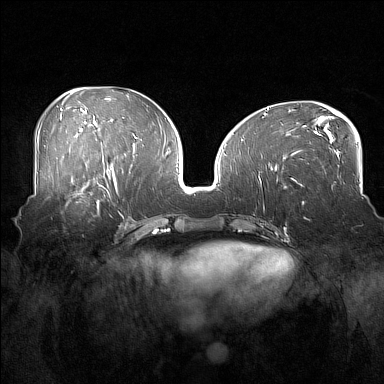
Breast MRI (dynamic contrast-enhanced), one axial slice; position 78 of 160 along the scan axis; dynamic contrast-enhanced series, time point 2 of 7 at this slice position (early post-contrast); 1.5 T; TE 1.8 ms, TR 5 ms; 1 mm slice thickness; 384 × 384 image matrix. Female patient.
Annotated regions visible in this slice (semi-automatically segmented with operator editing):
- enhancing-tissue mask used for the functional tumour volume (all voxels passing the contrast-enhancement thresholds inside the analysis volume; usually the tumour): bounding box [x1, y1, x2, y2] px = [53, 186, 108, 215]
------------------------------------------------
▸ What you are asked to do: The task calls for repeating each line above exactly while excluding the pictures.

▸ Response area:
Breast MRI (dynamic contrast-enhanced), one axial slice; position 78 of 160 along the scan axis; dynamic contrast-enhanced series, time point 2 of 7 at this slice position (early post-contrast); 1.5 T; TE 1.8 ms, TR 5 ms; 1 mm slice thickness; 384 × 384 image matrix. Female patient.
Annotated regions visible in this slice (semi-automatically segmented with operator editing):
- enhancing-tissue mask used for the functional tumour volume (all voxels passing the contrast-enhancement thresholds inside the analysis volume; usually the tumour): bounding box [x1, y1, x2, y2] px = [53, 186, 108, 215]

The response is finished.